Blog 25

If you’ve been envying Carey Mulligan her restrained and yet also rather sumptuous house on ‘The Dig’ then you might like to know that it’s actually ‘Norney Grange’ in Surrey of 1897 by the English Arts and Crafts architect, Charles Francis Annesley Voysey (1857-1941). Despite its rather unusual entrance with the arched circular window which lights the double-height entrance hall behind and bowed entrance doorway, it is nevertheless a typical example of Voysey’s mature style, in which he combined white roughcast buttressed walls with warm golden sandstone mullions and doorcases, below cold blue slate roofs. 

Although derived from the old English vernacular, his houses didn’t vary in response to local materials or traditions and they are all pretty much the same whether they are in leafy Surrey or rugged Westmoreland – having achieved “a particular kind of perfection”, he simply executed variations on this theme, as his clients expected. Despite being one of the most talented architects of his generation, in his own words, he “made no claim to anything new” and largely anticipating the architecture which succeeded the First World War, he increasingly despaired that “Materialism has given rise to a thirst for artificial excitement”.

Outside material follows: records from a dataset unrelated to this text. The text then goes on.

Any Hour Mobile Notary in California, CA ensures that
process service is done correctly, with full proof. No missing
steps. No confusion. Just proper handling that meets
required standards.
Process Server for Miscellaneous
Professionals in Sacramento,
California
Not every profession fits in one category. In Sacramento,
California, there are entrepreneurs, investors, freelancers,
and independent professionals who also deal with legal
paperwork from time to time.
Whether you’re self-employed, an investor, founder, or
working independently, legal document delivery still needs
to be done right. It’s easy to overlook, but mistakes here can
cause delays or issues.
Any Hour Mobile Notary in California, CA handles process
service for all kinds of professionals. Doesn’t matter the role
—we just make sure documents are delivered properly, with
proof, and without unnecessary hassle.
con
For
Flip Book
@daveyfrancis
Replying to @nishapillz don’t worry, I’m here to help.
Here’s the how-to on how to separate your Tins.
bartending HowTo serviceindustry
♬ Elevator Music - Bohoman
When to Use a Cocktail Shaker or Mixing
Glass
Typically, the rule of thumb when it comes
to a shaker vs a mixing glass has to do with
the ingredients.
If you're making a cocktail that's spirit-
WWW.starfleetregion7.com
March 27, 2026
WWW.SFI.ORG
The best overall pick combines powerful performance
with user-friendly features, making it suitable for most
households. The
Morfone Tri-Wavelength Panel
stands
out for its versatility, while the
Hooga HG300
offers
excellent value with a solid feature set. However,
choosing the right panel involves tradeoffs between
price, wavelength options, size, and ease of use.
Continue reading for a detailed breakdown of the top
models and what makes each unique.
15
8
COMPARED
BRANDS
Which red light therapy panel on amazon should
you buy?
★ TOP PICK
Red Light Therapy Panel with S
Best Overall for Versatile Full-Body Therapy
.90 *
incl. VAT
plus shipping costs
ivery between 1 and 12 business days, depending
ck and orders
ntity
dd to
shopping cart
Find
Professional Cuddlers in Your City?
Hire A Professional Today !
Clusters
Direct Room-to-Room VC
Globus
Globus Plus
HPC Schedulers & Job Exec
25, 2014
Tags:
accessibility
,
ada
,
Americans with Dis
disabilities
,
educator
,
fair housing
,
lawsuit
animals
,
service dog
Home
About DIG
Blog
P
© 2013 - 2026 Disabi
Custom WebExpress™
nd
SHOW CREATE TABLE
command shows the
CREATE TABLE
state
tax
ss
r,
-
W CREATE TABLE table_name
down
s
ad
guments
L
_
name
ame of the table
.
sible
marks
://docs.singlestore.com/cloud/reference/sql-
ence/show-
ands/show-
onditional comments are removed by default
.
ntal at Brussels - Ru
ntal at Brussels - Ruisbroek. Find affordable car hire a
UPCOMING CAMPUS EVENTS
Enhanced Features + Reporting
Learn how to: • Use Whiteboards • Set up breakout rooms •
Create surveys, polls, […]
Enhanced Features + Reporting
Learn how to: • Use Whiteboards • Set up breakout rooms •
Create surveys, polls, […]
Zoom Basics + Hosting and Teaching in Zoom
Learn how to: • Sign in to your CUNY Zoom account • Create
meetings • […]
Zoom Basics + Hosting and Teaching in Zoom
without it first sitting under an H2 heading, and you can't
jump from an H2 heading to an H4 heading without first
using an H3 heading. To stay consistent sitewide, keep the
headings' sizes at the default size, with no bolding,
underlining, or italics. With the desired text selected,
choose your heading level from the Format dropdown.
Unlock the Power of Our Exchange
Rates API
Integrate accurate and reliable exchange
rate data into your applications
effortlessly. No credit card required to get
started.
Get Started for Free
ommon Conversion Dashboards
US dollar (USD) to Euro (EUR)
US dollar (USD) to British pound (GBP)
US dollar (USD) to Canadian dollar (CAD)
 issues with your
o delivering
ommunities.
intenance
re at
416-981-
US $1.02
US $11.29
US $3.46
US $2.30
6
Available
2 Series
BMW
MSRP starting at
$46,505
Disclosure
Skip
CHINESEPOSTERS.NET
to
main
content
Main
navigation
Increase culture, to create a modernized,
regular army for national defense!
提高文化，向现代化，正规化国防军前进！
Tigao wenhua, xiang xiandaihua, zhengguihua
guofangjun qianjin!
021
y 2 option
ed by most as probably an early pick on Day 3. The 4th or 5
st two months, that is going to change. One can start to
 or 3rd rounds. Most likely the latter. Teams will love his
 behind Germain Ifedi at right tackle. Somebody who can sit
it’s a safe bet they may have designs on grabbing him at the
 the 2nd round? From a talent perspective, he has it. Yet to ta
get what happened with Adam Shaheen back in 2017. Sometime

This isn’t the first time that Norney Grange has been used as a film location and indeed both his sublime ‘Broadleys’ on Lake Windemere (below) and ‘New Place’ in Surrey appeared along with Meryl Streep and Jeremy Irons in the film of John Fowles ‘French Lieutenant’s Woman’ some years ago. This popularity is hardly surprising as they are exceptionally beautiful houses whose interiors speak of a pre-industrial rural simplicity and connection with nature that simply grows more and more attractive every year. What is truly remarkable is that these houses are equally admired by architects and non-architects, and not many new buildings these days achieve that, or even aspire to.